*WORK INSTRUCTIONS*. Each entry has to be copied exactly, with nothing missed.

*INPUT DATA*.

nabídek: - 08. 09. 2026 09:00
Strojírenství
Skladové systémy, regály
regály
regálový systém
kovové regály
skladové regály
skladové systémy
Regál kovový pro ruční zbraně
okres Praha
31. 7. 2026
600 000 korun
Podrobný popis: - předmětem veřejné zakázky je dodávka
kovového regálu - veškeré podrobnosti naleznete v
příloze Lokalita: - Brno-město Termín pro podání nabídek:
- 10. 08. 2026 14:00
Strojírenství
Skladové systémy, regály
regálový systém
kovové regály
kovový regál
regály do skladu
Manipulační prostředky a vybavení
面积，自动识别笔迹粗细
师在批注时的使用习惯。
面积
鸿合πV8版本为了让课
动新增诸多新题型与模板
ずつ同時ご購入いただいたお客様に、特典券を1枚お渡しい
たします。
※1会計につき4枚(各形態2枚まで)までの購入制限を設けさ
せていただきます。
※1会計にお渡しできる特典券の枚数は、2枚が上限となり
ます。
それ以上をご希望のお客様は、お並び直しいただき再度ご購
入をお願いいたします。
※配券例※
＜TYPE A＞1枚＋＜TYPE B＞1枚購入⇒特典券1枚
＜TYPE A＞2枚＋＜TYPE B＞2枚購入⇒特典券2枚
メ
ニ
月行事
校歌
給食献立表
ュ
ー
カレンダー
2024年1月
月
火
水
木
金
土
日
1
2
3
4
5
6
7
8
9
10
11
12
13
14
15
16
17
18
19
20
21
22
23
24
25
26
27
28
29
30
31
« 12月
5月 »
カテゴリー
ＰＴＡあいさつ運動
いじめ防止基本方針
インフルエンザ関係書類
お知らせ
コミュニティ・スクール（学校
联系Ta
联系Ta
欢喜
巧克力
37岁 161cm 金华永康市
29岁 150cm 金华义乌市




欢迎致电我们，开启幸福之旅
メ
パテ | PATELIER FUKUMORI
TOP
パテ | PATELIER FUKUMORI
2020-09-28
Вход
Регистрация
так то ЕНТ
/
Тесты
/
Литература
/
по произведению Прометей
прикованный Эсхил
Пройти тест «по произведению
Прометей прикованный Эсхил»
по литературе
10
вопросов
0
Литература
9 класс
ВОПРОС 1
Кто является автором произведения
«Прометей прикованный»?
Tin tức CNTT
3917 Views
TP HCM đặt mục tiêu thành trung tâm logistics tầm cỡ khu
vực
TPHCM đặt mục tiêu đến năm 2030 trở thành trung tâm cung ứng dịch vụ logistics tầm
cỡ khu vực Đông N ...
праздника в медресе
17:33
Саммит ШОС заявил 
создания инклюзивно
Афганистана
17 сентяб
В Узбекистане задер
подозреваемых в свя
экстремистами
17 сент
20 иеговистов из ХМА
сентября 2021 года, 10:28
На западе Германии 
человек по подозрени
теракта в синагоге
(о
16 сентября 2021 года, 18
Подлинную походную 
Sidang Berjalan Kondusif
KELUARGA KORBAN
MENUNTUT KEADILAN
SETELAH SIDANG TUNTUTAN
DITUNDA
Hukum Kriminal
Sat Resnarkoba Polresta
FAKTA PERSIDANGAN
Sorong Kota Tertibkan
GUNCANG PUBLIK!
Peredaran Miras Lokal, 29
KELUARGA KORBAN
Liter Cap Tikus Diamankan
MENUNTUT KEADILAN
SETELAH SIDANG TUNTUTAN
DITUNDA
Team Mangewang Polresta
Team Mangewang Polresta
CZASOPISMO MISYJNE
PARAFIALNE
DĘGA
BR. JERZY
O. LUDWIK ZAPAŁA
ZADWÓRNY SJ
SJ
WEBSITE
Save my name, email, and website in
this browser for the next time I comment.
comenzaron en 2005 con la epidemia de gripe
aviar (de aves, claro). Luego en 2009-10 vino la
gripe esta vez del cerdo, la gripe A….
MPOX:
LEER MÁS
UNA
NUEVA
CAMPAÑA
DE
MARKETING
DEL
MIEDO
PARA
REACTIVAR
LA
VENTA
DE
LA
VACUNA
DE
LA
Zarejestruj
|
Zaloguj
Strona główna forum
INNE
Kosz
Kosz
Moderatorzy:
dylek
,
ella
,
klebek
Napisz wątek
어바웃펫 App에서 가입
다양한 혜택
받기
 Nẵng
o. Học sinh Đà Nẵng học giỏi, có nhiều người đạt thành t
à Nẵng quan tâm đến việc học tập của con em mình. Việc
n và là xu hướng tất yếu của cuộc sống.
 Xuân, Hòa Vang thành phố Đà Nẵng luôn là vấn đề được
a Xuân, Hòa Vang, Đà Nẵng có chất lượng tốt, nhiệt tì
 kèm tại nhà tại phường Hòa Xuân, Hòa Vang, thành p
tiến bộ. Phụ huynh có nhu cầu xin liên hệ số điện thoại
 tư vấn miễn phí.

*ANSWER SPACE*.
nabídek: - 08. 09. 2026 09:00
Strojírenství
Skladové systémy, regály
regály
regálový systém
kovové regály
skladové regály
skladové systémy
Regál kovový pro ruční zbraně
okres Praha
31. 7. 2026
600 000 korun
Podrobný popis: - předmětem veřejné zakázky je dodávka
kovového regálu - veškeré podrobnosti naleznete v
příloze Lokalita: - Brno-město Termín pro podání nabídek:
- 10. 08. 2026 14:00
Strojírenství
Skladové systémy, regály
regálový systém
kovové regály
kovový regál
regály do skladu
Manipulační prostředky a vybavení
面积，自动识别笔迹粗细
师在批注时的使用习惯。
面积
鸿合πV8版本为了让课
动新增诸多新题型与模板
ずつ同時ご購入いただいたお客様に、特典券を1枚お渡しい
たします。
※1会計につき4枚(各形態2枚まで)までの購入制限を設けさ
せていただきます。
※1会計にお渡しできる特典券の枚数は、2枚が上限となり
ます。
それ以上をご希望のお客様は、お並び直しいただき再度ご購
入をお願いいたします。
※配券例※
＜TYPE A＞1枚＋＜TYPE B＞1枚購入⇒特典券1枚
＜TYPE A＞2枚＋＜TYPE B＞2枚購入⇒特典券2枚
メ
ニ
月行事
校歌
給食献立表
ュ
ー
カレンダー
2024年1月
月
火
水
木
金
土
日
1
2
3
4
5
6
7
8
9
10
11
12
13
14
15
16
17
18
19
20
21
22
23
24
25
26
27
28
29
30
31
« 12月
5月 »
カテゴリー
ＰＴＡあいさつ運動
いじめ防止基本方針
インフルエンザ関係書類
お知らせ
コミュニティ・スクール（学校
联系Ta
联系Ta
欢喜
巧克力
37岁 161cm 金华永康市
29岁 150cm 金华义乌市




欢迎致电我们，开启幸福之旅
メ
パテ | PATELIER FUKUMORI
TOP
パテ | PATELIER FUKUMORI
2020-09-28
Вход
Регистрация
так то ЕНТ
/
Тесты
/
Литература
/
по произведению Прометей
прикованный Эсхил
Пройти тест «по произведению
Прометей прикованный Эсхил»
по литературе
10
вопросов
0
Литература
9 класс
ВОПРОС 1
Кто является автором произведения
«Прометей прикованный»?
Tin tức CNTT
3917 Views
TP HCM đặt mục tiêu thành trung tâm logistics tầm cỡ khu
vực
TPHCM đặt mục tiêu đến năm 2030 trở thành trung tâm cung ứng dịch vụ logistics tầm
cỡ khu vực Đông N ...
праздника в медресе
17:33
Саммит ШОС заявил 
создания инклюзивно
Афганистана
17 сентяб
В Узбекистане задер
подозреваемых в свя
экстремистами
17 сент
20 иеговистов из ХМА
сентября 2021 года, 10:28
На западе Германии 
человек по подозрени
теракта в синагоге
(о
16 сентября 2021 года, 18
Подлинную походную 
Sidang Berjalan Kondusif
KELUARGA KORBAN
MENUNTUT KEADILAN
SETELAH SIDANG TUNTUTAN
DITUNDA
Hukum Kriminal
Sat Resnarkoba Polresta
FAKTA PERSIDANGAN
Sorong Kota Tertibkan
GUNCANG PUBLIK!
Peredaran Miras Lokal, 29
KELUARGA KORBAN
Liter Cap Tikus Diamankan
MENUNTUT KEADILAN
SETELAH SIDANG TUNTUTAN
DITUNDA
Team Mangewang Polresta
Team Mangewang Polresta
CZASOPISMO MISYJNE
PARAFIALNE
DĘGA
BR. JERZY
O. LUDWIK ZAPAŁA
ZADWÓRNY SJ
SJ
WEBSITE
Save my name, email, and website in
this browser for the next time I comment.
comenzaron en 2005 con la epidemia de gripe
aviar (de aves, claro). Luego en 2009-10 vino la
gripe esta vez del cerdo, la gripe A….
MPOX:
LEER MÁS
UNA
NUEVA
CAMPAÑA
DE
MARKETING
DEL
MIEDO
PARA
REACTIVAR
LA
VENTA
DE
LA
VACUNA
DE
LA
Zarejestruj
|
Zaloguj
Strona główna forum
INNE
Kosz
Kosz
Moderatorzy:
dylek
,
ella
,
klebek
Napisz wątek
어바웃펫 App에서 가입
다양한 혜택
받기
 Nẵng
o. Học sinh Đà Nẵng học giỏi, có nhiều người đạt thành t
à Nẵng quan tâm đến việc học tập của con em mình. Việc
n và là xu hướng tất yếu của cuộc sống.
 Xuân, Hòa Vang thành phố Đà Nẵng luôn là vấn đề được
a Xuân, Hòa Vang, Đà Nẵng có chất lượng tốt, nhiệt tì
 kèm tại nhà tại phường Hòa Xuân, Hòa Vang, thành p
tiến bộ. Phụ huynh có nhu cầu xin liên hệ số điện thoại
 tư vấn miễn phí.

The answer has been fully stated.